Nav Athwal, CEO of crowdfunder RealtyShares, said that the implementation of Title II will “profoundly impact” crowdfunding platforms’ ability to market their offerings to the public.

“This means that offerings that were once a well-kept secret and available for viewing only by accredited investors that after having been prequalified as such can now be marketed on sites like Zillow, Trulia, LoopNet and even Facebook to the general public,” he said.

But he noted that Title II also introduces additional regulations that carry harsh penalties.

“For example, the SEC will require that a Form D, which under the current 506 regime must be filed within 15 days of a sale, be filed 15 days prior to any public advertising of the offering. A failure to comply with this rule could disqualify an issuer from using Rule 506 for up to one year,” he said.

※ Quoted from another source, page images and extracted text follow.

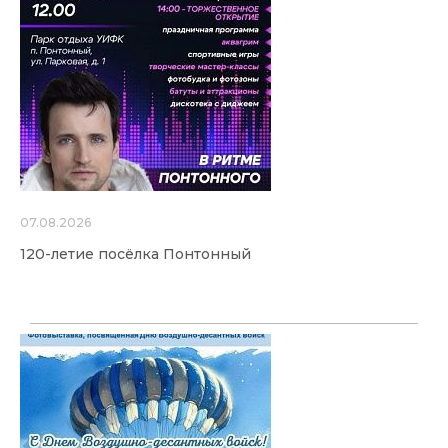
07.08.2026
120-летие посёлка Понтонный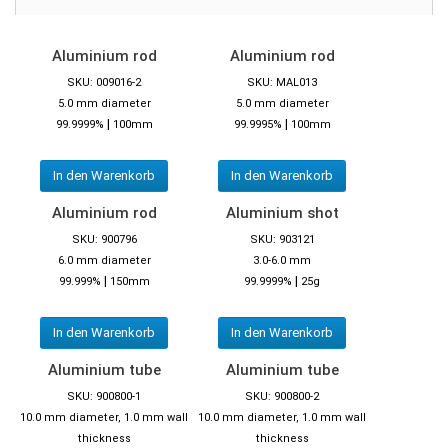
Aluminium rod
Aluminium rod
SKU: 009016-2
SKU: MAL013
5.0 mm diameter
5.0 mm diameter
|
|
99.9999%
100mm
99.9995%
100mm
In den Warenkorb
In den Warenkorb
Aluminium rod
Aluminium shot
SKU: 900796
SKU: 903121
6.0 mm diameter
3.0-6.0 mm
|
|
99.999%
150mm
99.9999%
25g
In den Warenkorb
In den Warenkorb
Aluminium tube
Aluminium tube
SKU: 900800-1
SKU: 900800-2
10.0 mm diameter, 1.0 mm wall
10.0 mm diameter, 1.0 mm wall
thickness
thickness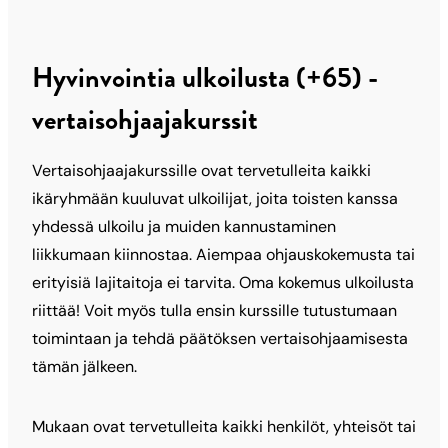
Hyvinvointia ulkoilusta (+65) -
vertaisohjaajakurssit
Vertaisohjaajakurssille ovat tervetulleita kaikki
ikäryhmään kuuluvat ulkoilijat, joita toisten kanssa
yhdessä ulkoilu ja muiden kannustaminen
liikkumaan kiinnostaa. Aiempaa ohjauskokemusta tai
erityisiä lajitaitoja ei tarvita. Oma kokemus ulkoilusta
riittää! Voit myös tulla ensin kurssille tutustumaan
toimintaan ja tehdä päätöksen vertaisohjaamisesta
tämän jälkeen.
Mukaan ovat tervetulleita kaikki henkilöt, yhteisöt tai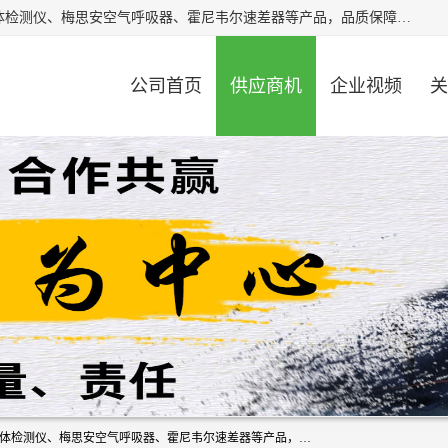
北京中创汇安科贸有限公司专业生产救援三脚架、天鹰4X气体检测仪、梅思安空气呼吸器、霍尼韦尔速差器等产品，品质保障，价格合理，欢迎在线致电咨询。
公司首页
供应商机
企业视频
关
北京中创汇安科贸有限公司专业生产救援三脚架、天鹰4X气体检测仪、梅思安空气呼吸器、霍尼韦尔速差器等产品，品质保障，价格合理，欢迎在线致电咨询。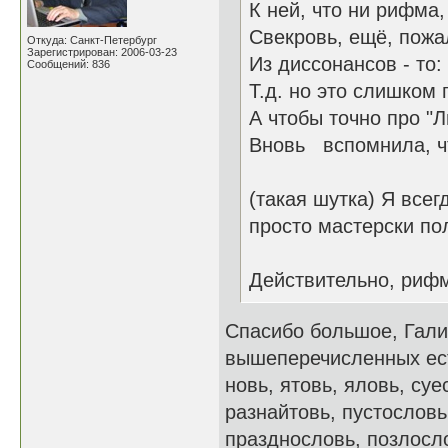
К ней, что ни рифма,
Свекровь, ещё, пожал
Откуда: Санкт-Петербург
Зарегистрирован: 2006-03-23
Из диссонансов - то:
Сообщений: 836
Т.д. но это слишком 
А чтобы точно про "
Вновь вспомнила, чт
(такая шутка) Я всег
просто мастерски по
Действительно, рифм
Спасибо большое, Гали
вышеперечисленных есть
новь, ятовь, яловь, су
разнайтовь, пустословь
празднословь, позлосло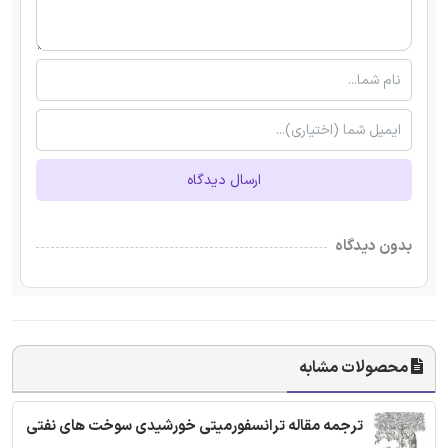
ارسال دیدگاه
بدون دیدگاه
محصولات مشابه
ترجمه مقاله ترانسفورمیتی خورشیدی سوخت های نفتی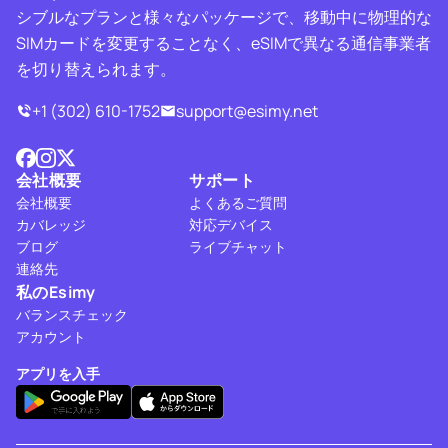
シブルなプランと様々なパッケージで、移動中に物理的な
SIMカードを変更することなく、eSIMで異なる通信事業者
を切り替えられます。
+1 (302) 610-1752
support@esimy.net
会社概要
サポート
会社概要
よくあるご質問
カバレッジ
対応デバイス
ブログ
ライブチャット
連絡先
私のEsimy
バランスチェック
アカウント
アプリを入手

“Also, the SEC will no longer accept ‘check the box’ accreditation verification under the new 506 but rather will require portals and issuers to take additional steps to fall within certain safe harbors.”

Athwal said that RealtyShares will partner with a registered securities broker to ensure that it doesn’t run afoul of the new rules and is “being very cautious” as it begins exploring how to take advantage of Title II.

One real estate company, Rochester, N.Y.-based Broadstone Real Estate LLC, has already capitalized on the enactment of Title II. Today it launched Broadstone.com, allowing many prospective investors to learn about its real estate investment trusts (REITs) more easily. Broadstone manages commercial and residential properties in 27 states, and serves as the asset manager for two private REITs, Broadstone Net Lease and Broadtree Homes.

Broadtree Homes allows investors to put up as little as $50,000 to invest in single-family homes Broadtree Homes buys, renovates and rents in Palm Beach County, Fla., and in the suburbs of Minneapolis and Rochester, N.Y.

“By allowing investors and their financial advisers to efficiently learn about our REITs and invest directly, there is less cost involved in raising equity capital than there would be through more traditional public distribution formats,” said Amy Tait, chairman, CEO and co-founder of Broadstone, in a statement. “This translates into higher returns available to be paid out to our shareholders.”

Ben Miller, co-founder of Washington, D.C.-based Fundrise, tells CNBC’s Diana Olick that the new rules are one reason behind the shift in the focus of their business from real estate development to a platform whose main purpose is to help others use crowdfunding for real estate.

Even as companies like Broadstone begin to leverage Title II, many will continue to water at the mouths for the introduction of Title III.

“I think it has the potential to be a game changer for crowdfunding and for private equity fundraising,” Athwal said. “For the first time since the Great Depression and the enactment of the Securities Act of 1933, nonaccredited investors will be able to participate.”

Editor’s note: A previous version of this story misstated the relationship that RealtyShares intends to have with a broker in the future. It plans to partner with a broker, not hire one.